Crossdressing women always got the girl - on stage


Stories about fair maidens who crossdress as dashing young men and win the hearts of other gals have been popular with mainstream audiences since medieval times.

“The story usually goes that a woman is forced to dress as a man for some supposedly utilitarian reason – to get an inheritance or avoid a malevolent relative. Another woman unwittingly falls in love with her and at the end there is a big ‘a-ha!'” says writer Emma Donoghue.

“There’s the pretence that the author thinks that sex couldn’t really happen between females. Of course, we know from legal texts that everyone did know that sex [between women] was possible… It’s a way to play with queer plots without acknowledging it.”

Donoghue refers to this story-line as “the female bridegroom” – a theme she’s exploring in a book she is currently writing on lesbian-themed plots in literature throughout the ages.

One of the earliest versions of this traditional plot is found in a French novel by an anonymous writer called Huon de Bordeaux. In this 1220 book the emperor’s daughter, Lady Olive, falls in love with Ide, a woman who disguised herself as a male squire in order to run away from a molesting father.

After they are legally married Ide reveals her true identity. “Olive doesn’t just flounce on her pillow and get cross,” says Donoghue.

“My right sweete lover,” says Olive in the text, “discomfort not your selfe, for you shall not be accused by me neither to no man nor woman living, we are wedded together, and I will be good and true to you…. For I see it is the pleasure of our Lord God.”

Unfortunately the emperor discovers them and, distraught, he orders them both burnt alive. At the last moment God intercedes – Ide is miraculous transformed into a man and it is foretold that the emperor will soon die.

“The implication is that he is being punished for sentencing the pair to death,” says Donoghue.

Stories featuring a female bridegroom were popular in 16th Century Italian and Spanish plays, and English drama from the 16th to the 18th century. Two of the most famous examples come from Shakespeare’s As You Like It and Twelfth Night which feature romances between crossdressed women and other females.

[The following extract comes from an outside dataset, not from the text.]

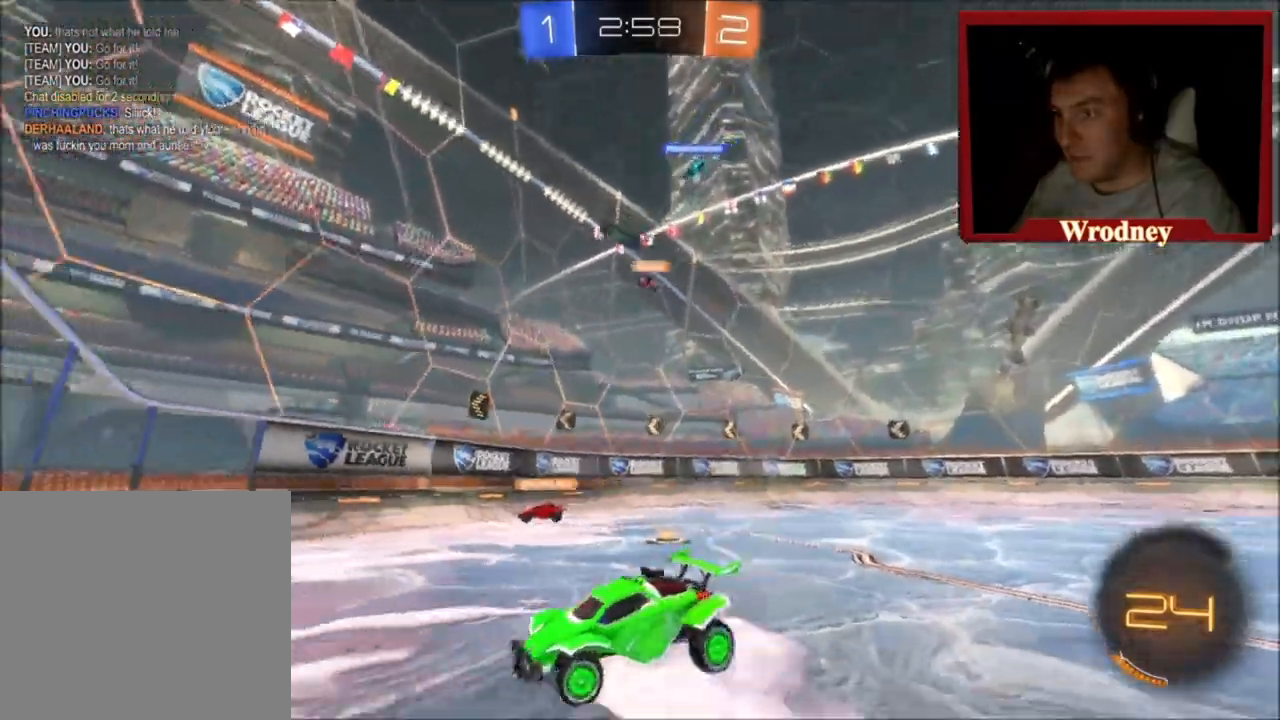
{"buttons": ["R2"], "left_stick": "right", "right_stick": "center", "events": [[100, "B", "down"], [167, "B", "up"]]}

The plot was less popular in the 19th century but returned in the 20th. The film version of IB Singer’s Yentl, the story of a young Jewish girl disguised as a boy who ends up romantically entangled with both a man and a woman, was a hit in the 1980s. Ann-Marie MacDonald’s play Goodnight Desdemona (Good Morning Juliet), which links Juliet with a crossdressed female, won over mainstream Canadian audiences in the ’90s.

 

Some scholars have claimed that these plots are not really lesbian literature since the woman who is swept off her feet by the crossdresser thinks she is falling for a man.

“Of course,” says Donoghue, “the audience and the author know exactly what’s going on.”

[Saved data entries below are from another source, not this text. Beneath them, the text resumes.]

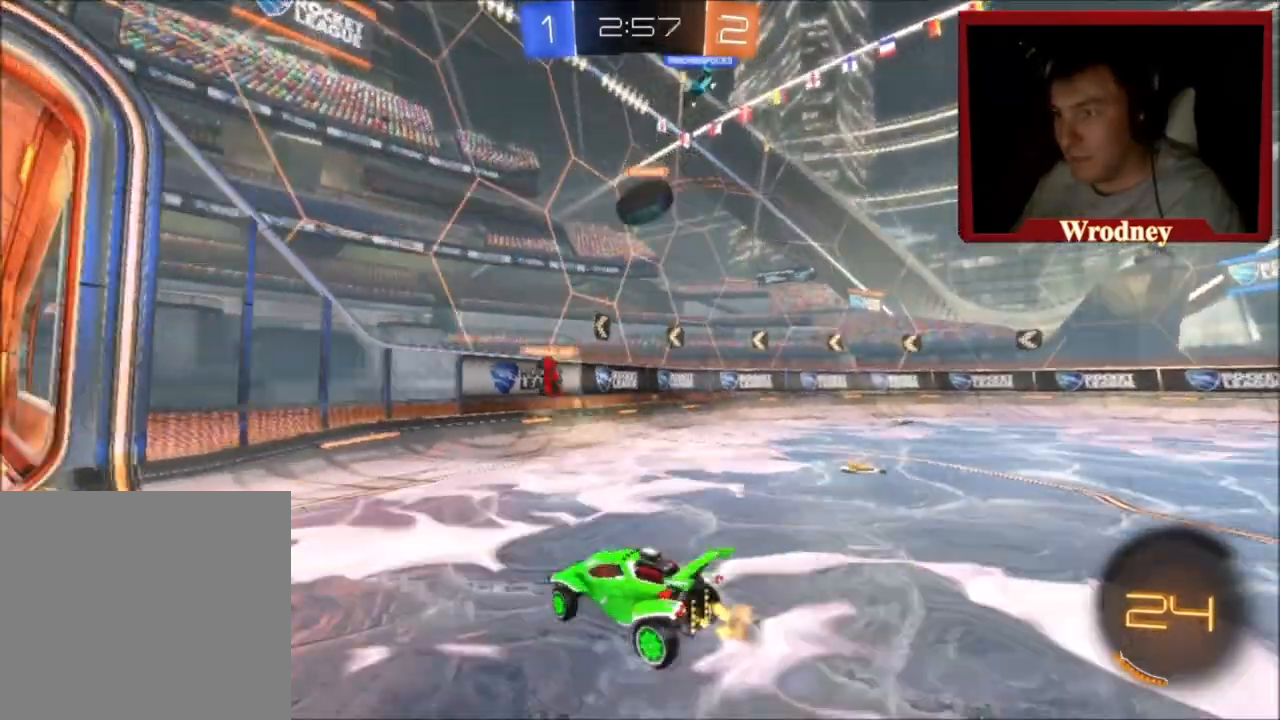
{"buttons": ["R2"], "left_stick": "center", "right_stick": "center", "events": [[200, "B", "down"], [300, "B", "up"], [500, "left_stick", "center"]]}
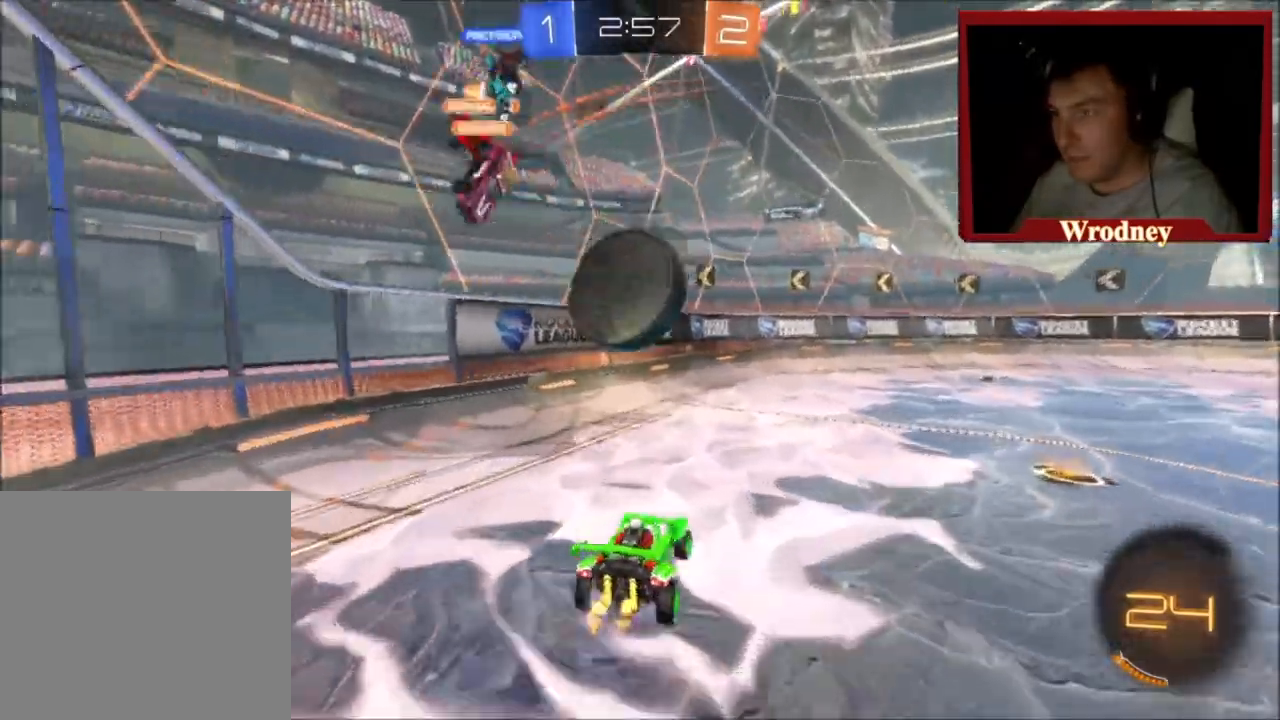
{"buttons": ["R2"], "left_stick": "up-left", "right_stick": "center", "events": [[34, "A", "down"], [67, "A", "up"], [67, "left_stick", "up-left"], [234, "A", "down"], [401, "A", "up"]]}
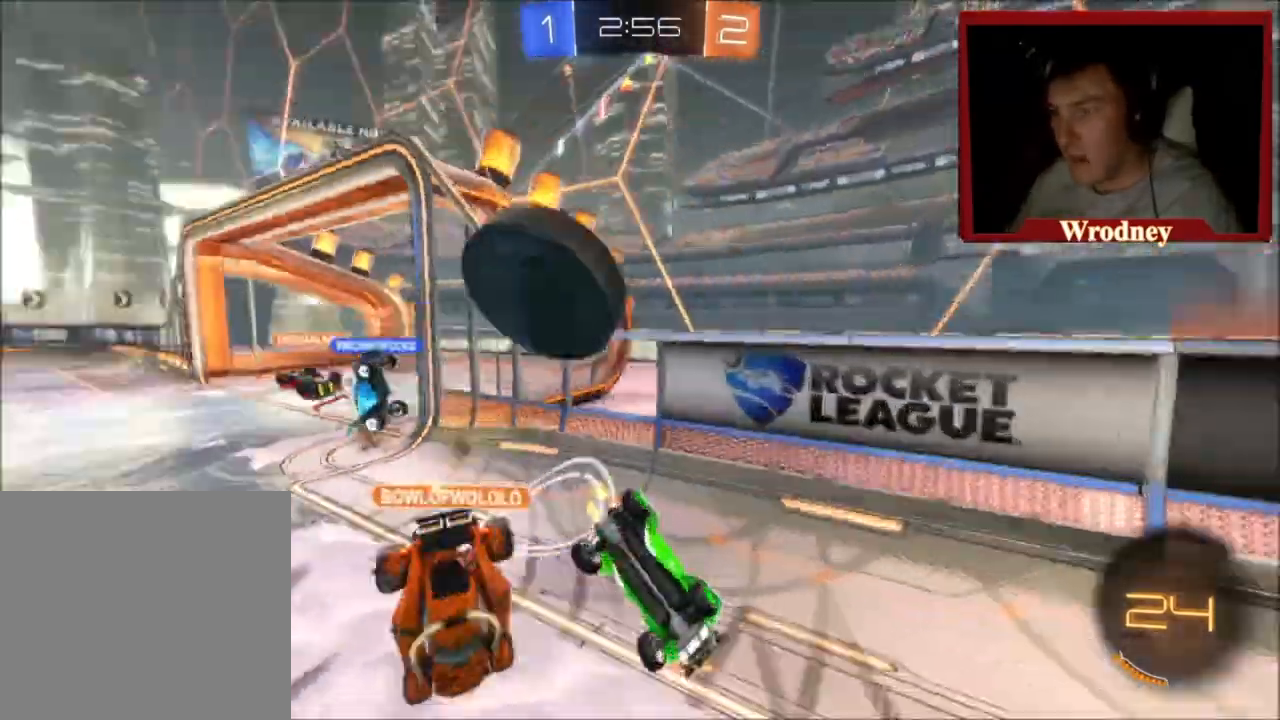
{"buttons": ["R2"], "left_stick": "right", "right_stick": "center", "events": [[200, "left_stick", "right"]]}
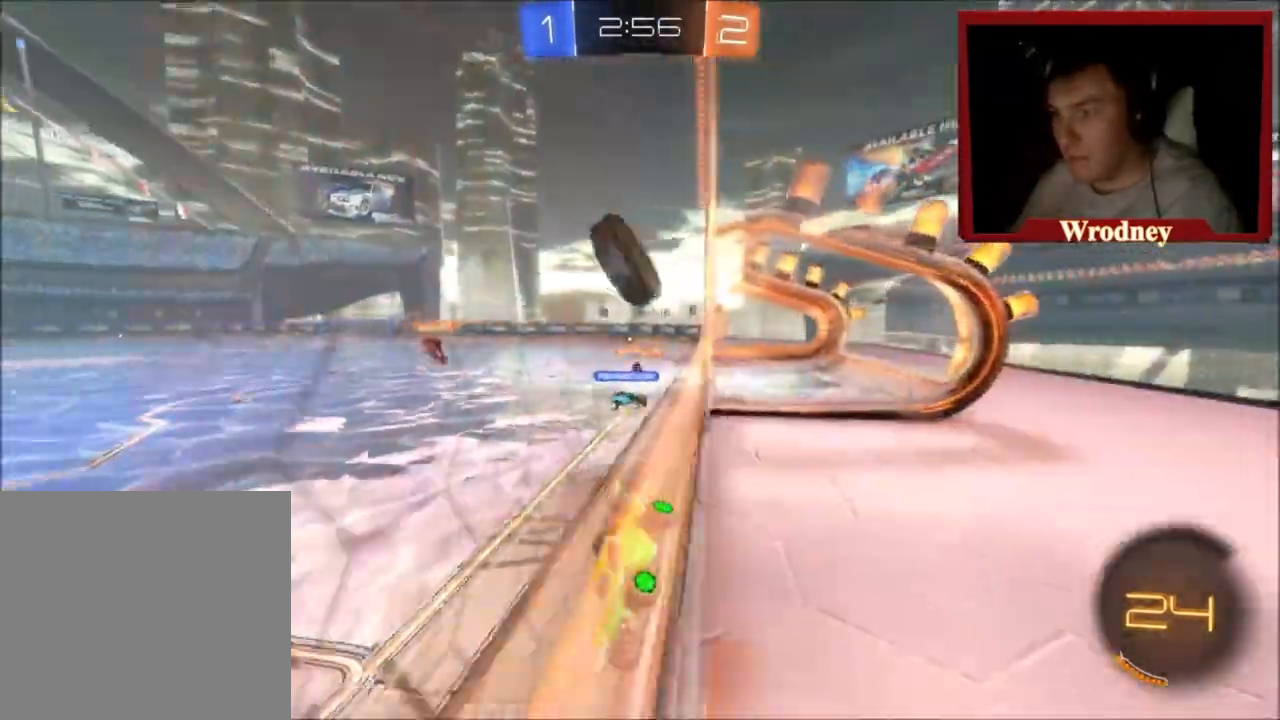
{"buttons": ["R2"], "left_stick": "right", "right_stick": "center", "events": [[34, "B", "down"], [134, "B", "up"], [200, "B", "down"], [334, "B", "up"]]}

Donoghue considers female bridegroom tales an important resource for seekers of lesbian, as well as transgendered history. However she cautions that literary and political histories shouldn’t be confused.

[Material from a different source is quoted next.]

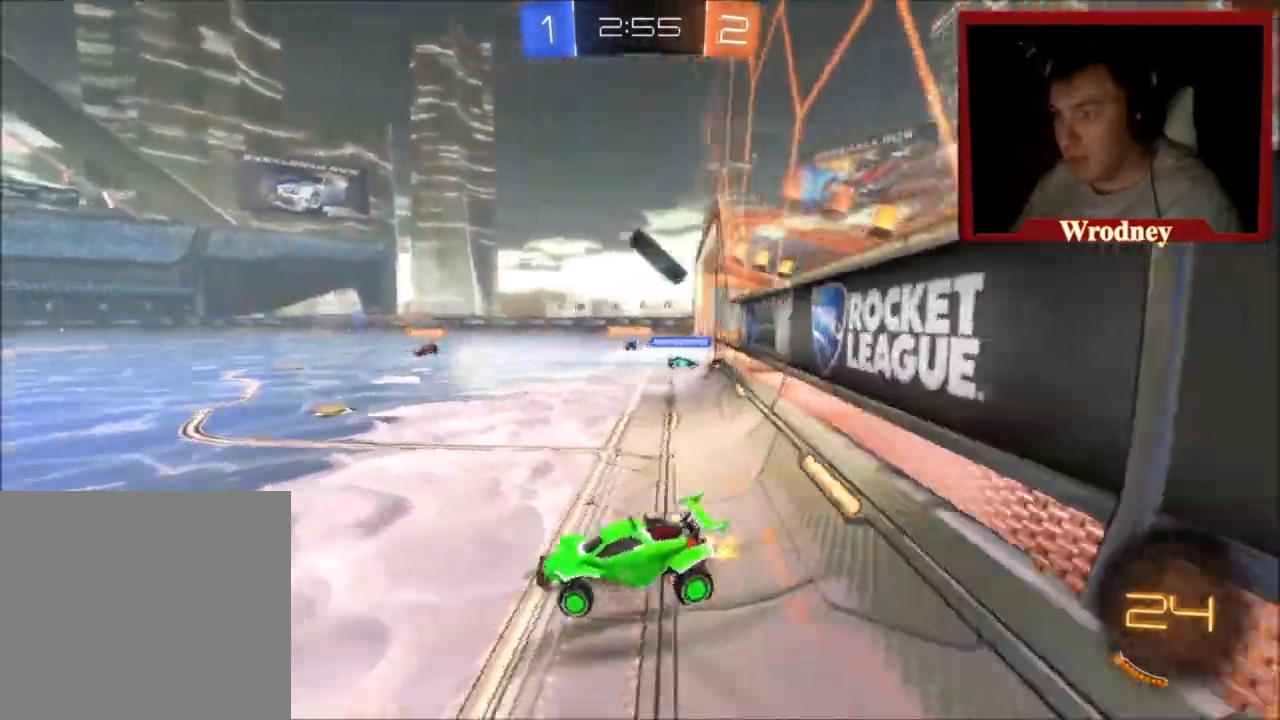
{"buttons": ["X", "R2"], "left_stick": "right", "right_stick": "center", "events": [[233, "X", "down"]]}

“Crossdressed women on stage in Shakespeare’s plays were figures of fun and adventure. Crossdressed women in the audience would be seen as uppity and transgressive and could have faced criminal charges.”

Donoghue, who is best known as a lesbian novelist (author of Hood, Stir-fry and the forthcoming Slammerkin), become interested in lesbian plots when she saw the same stories appear again and again in her literary explorations.

Along with examining the female bridegroom, Donoghue’s book will also investigate other common plots like love triangles between two women and a man, and the enduring commitment between female friends whose relationship is tested by trials.

“When I first started I thought this was a small little area, but every year more and more texts turn up,” says Donoghue. “There’s the illusion that lesbianism was never talked about in the past, but some of these plots appear in the folklore of almost every period and culture.”